In the Globe’s January 29 front page, novelist Andrew Pyper chimed in with his estimate of Salinger’s legacy: “What stays with me from The Catcher in the Rye aren’t the events of the story, not even its oft-imitated prose style (trust me when I say you can’t teach a writing course today without finding at least one student trying to “do” Holden), but the sour consciousness of its protagonist, its prep school god of gloom.
“Holden Caulfield is the American Hamlet: a troubled maybe-genius haunted not by his father’s ghost, but by the ghouls of phoniness, the posturing culture of self aggrandizement that, at the time when Salinger was writing his novel, was only just beginning to come into fully realized hideousness.” Pyper pitched in to explain the influence of Salinger in the works of beat generation authors like Jack Kerouac (On the Road) and mores of a generation who would deify James Dean as filmdom’s reincarnation of Holden Caulfield.
National Post’s Barbara Kay explained Holden Caulfield (aka J.D. Salinger as an “urban, middle class Jewish, alienated John O’Hara for some; for others, a mystic whose principal motif was the ‘human exchange of beatific signal,’ a kind of Central Park Dostoevsky.”)

§ **Directive 1**
In the piece on Salinger's legacy, which newspaper is Barbara Kay with?
§ **Directive 2**
Duplicate the stretch of rows from the start of the rows through the line that contains "collectors: W. Osgood", both ends included.
The text and the rows come from separate sources.

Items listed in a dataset
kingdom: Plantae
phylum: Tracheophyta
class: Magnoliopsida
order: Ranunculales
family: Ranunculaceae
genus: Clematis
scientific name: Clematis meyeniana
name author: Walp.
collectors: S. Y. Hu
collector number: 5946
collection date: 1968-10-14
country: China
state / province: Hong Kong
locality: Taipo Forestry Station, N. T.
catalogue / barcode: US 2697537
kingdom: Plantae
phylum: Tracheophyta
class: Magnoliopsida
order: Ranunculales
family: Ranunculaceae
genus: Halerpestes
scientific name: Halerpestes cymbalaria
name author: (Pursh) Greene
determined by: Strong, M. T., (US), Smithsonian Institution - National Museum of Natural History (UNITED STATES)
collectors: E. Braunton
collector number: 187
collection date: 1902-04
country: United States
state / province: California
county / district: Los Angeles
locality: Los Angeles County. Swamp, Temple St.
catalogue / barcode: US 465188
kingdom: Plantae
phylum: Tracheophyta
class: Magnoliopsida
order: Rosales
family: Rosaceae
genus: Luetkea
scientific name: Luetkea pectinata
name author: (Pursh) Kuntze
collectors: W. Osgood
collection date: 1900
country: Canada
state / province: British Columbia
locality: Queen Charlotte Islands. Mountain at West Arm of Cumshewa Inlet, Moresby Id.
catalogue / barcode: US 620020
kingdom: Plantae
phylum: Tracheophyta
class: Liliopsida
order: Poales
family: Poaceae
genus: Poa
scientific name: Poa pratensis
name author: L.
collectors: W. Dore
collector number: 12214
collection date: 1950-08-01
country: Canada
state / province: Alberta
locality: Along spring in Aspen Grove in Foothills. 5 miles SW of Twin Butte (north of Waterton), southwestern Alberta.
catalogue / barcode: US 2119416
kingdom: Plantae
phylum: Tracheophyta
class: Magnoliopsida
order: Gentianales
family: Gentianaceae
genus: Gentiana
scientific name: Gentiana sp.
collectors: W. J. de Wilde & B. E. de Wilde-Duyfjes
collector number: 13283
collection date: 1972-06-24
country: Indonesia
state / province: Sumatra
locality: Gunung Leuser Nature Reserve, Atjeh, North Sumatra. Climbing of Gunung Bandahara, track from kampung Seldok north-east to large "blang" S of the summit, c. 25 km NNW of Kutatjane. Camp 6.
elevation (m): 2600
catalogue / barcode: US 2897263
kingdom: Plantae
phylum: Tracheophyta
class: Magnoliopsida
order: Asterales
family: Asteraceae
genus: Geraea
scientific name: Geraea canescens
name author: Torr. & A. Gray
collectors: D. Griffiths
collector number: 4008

§ **Output 1**
The National Post.

§ **Output 2**
kingdom: Plantae
phylum: Tracheophyta
class: Magnoliopsida
order: Ranunculales
family: Ranunculaceae
genus: Clematis
scientific name: Clematis meyeniana
name author: Walp.
collectors: S. Y. Hu
collector number: 5946
collection date: 1968-10-14
country: China
state / province: Hong Kong
locality: Taipo Forestry Station, N. T.
catalogue / barcode: US 2697537
kingdom: Plantae
phylum: Tracheophyta
class: Magnoliopsida
order: Ranunculales
family: Ranunculaceae
genus: Halerpestes
scientific name: Halerpestes cymbalaria
name author: (Pursh) Greene
determined by: Strong, M. T., (US), Smithsonian Institution - National Museum of Natural History (UNITED STATES)
collectors: E. Braunton
collector number: 187
collection date: 1902-04
country: United States
state / province: California
county / district: Los Angeles
locality: Los Angeles County. Swamp, Temple St.
catalogue / barcode: US 465188
kingdom: Plantae
phylum: Tracheophyta
class: Magnoliopsida
order: Rosales
family: Rosaceae
genus: Luetkea
scientific name: Luetkea pectinata
name author: (Pursh) Kuntze
collectors: W. Osgood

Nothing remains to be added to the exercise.